Benedetto XVI agli Ordinari militari: anche i soldati sono chiamati a rispondere al
comandamento dell’amore
Formare i soldati ad essere testimoni di Cristo: è l’esortazione di Benedetto XVI
ai partecipanti all’Incontro internazionale per gli Ordinari militari, ricevuti stamani
in Vaticano. L’evento assume particolare importanza, collocandosi nel 25.mo anniversario
della Costituzione apostolica Spirituali militum curae, promulgata dal Beato
Giovanni Paolo II sugli Ordinariati militari. Stamani, nella Cappella Paolina, il
cardinale segretario di Stato, Tarcisio Bertone, ha celebrato una Messa per i partecipanti
all’Incontro. L'indirizzo d'omaggio al Papa è stato rivolto dal cardinale Marc Ouellet.
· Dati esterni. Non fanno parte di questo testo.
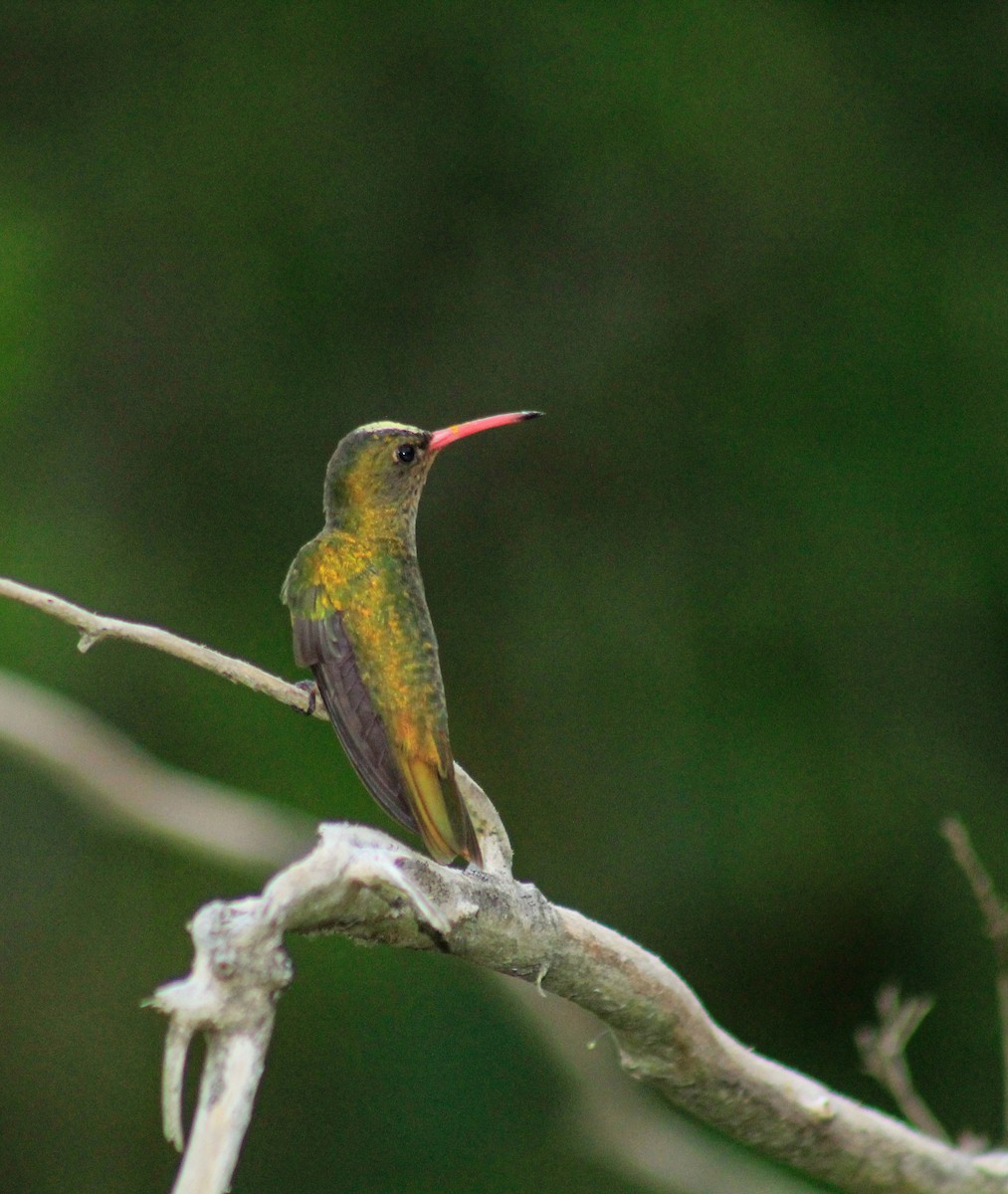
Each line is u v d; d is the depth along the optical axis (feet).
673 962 45.37
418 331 50.11
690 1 50.96
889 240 50.78
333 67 50.72
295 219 49.88
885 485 49.01
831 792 46.55
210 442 48.83
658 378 50.39
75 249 49.11
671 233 50.93
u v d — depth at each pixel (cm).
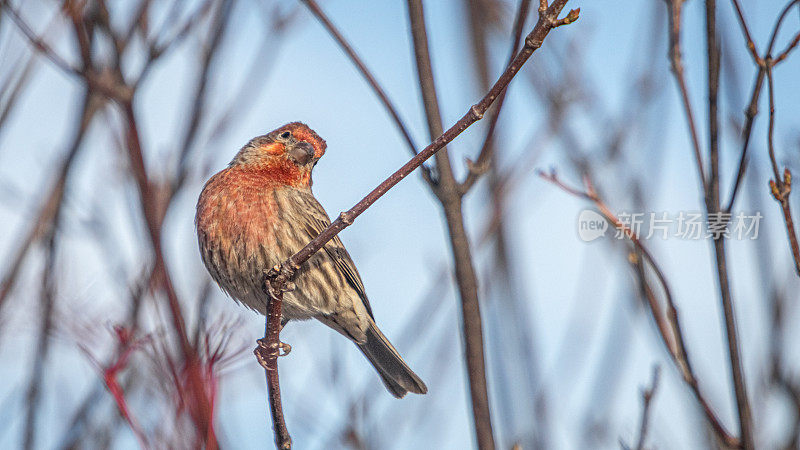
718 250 804
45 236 848
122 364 615
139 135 795
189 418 582
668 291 820
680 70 866
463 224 882
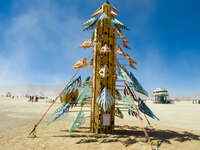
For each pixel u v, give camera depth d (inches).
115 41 303.7
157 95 1905.8
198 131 316.2
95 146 203.6
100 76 283.7
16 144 208.2
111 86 285.3
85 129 315.6
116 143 217.8
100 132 276.5
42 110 713.6
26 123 374.3
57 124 371.6
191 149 201.9
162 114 650.2
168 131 312.3
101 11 303.1
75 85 291.0
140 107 282.0
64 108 271.7
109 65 287.4
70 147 198.7
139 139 240.8
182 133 295.0
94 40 299.7
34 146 201.2
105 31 295.6
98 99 252.8
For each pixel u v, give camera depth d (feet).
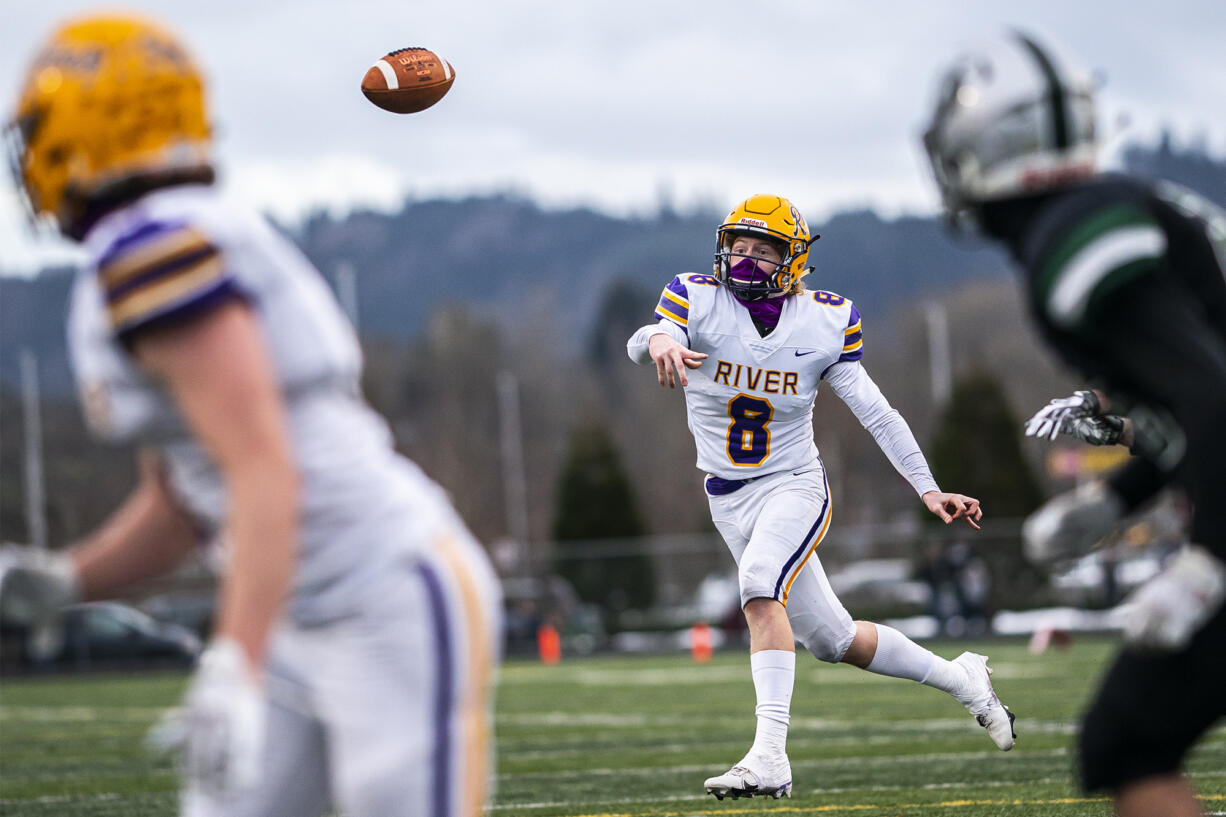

Il servizio di Alessandro Gisotti:
“La dimensione
religiosa riveste speciale significato anche nella vita di un militare”: è quanto
sottolineato da Benedetto XVI che ha esortato gli Ordinari militari ad impegnarsi
nell’evangelizzazione del mondo castrense:
“Si tratta di formare
dei cristiani che abbiano una fede profonda, che vivano una convinta pratica religiosa
e che siano autentici testimoni di Cristo nel loro ambiente”.
Il
Papa ha ribadito che, specie dinanzi alla sfida della nuova evangelizzazione, la Chiesa
è chiamata a dare ai militari “un’assistenza spirituale, che risponda a tutte le esigenze
di una vita cristiana coerente e missionaria”. Per raggiungere questo scopo, ha avvertito,
occorre che i vescovi e i cappellani militari si sentano “responsabili dell’annuncio
del Vangelo” dovunque siano presenti i soldati e le loro famiglie. Quindi, ha indicato
quale deve essere la meta a cui deve tendere un militare cristiano:
“La
vita militare di un cristiano (...) va posta in relazione con il primo e il più grande
dei comandamenti, quello dell’amore a Dio e al prossimo, perché il militare cristiano
è chiamato a realizzare una sintesi per cui sia possibile essere anche militari per
amore, compiendo il ministerium pacis inter arma”.
Il
Papa ha menzionato in particolare quei soldati che fanno esercizio della carità, soccorrendo
le vittime di catastrofi, come pure i profughi, “mettendo a disposizione dei più deboli
il proprio coraggio e la propria competenza”:
“Penso all’esercizio
della carità nel soldato impegnato a disinnescare mine, con personale a rischio e
pericolo, nelle zone che sono teatro di guerra, come pure al soldato che, nell’ambito
delle missioni di pace, pattuglia città e territori affinché i fratelli non si uccidano
fra di loro”.
Vi sono tanti militari, ha detto ancora, che “vogliono
promuovere la pace e si impegnano da veri discepoli di Cristo a servire la propria
nazione favorendo la promozione dei fondamentali diritti umani dei popoli”:
“L’opera
di evangelizzazione nel mondo militare richiede una crescente assunzione di responsabilità,
affinché anche in questo ambito, vi sia un annuncio sempre nuovo, convinto e gioioso
di Gesù Cristo, unica speranza di vita e di pace per l’umanità”.
Il
Papa ha concluso il suo intervento ricordando quanto scrisse il Beato Karol Wojtyla
nel Messaggio per la Giornata Mondiale della Pace del 2002: “La vera pace è frutto
della giustizia”, ma poiché “la giustizia umana è sempre fragile e imperfetta” va
“esercitata e in un certo senso completata con il perdono”.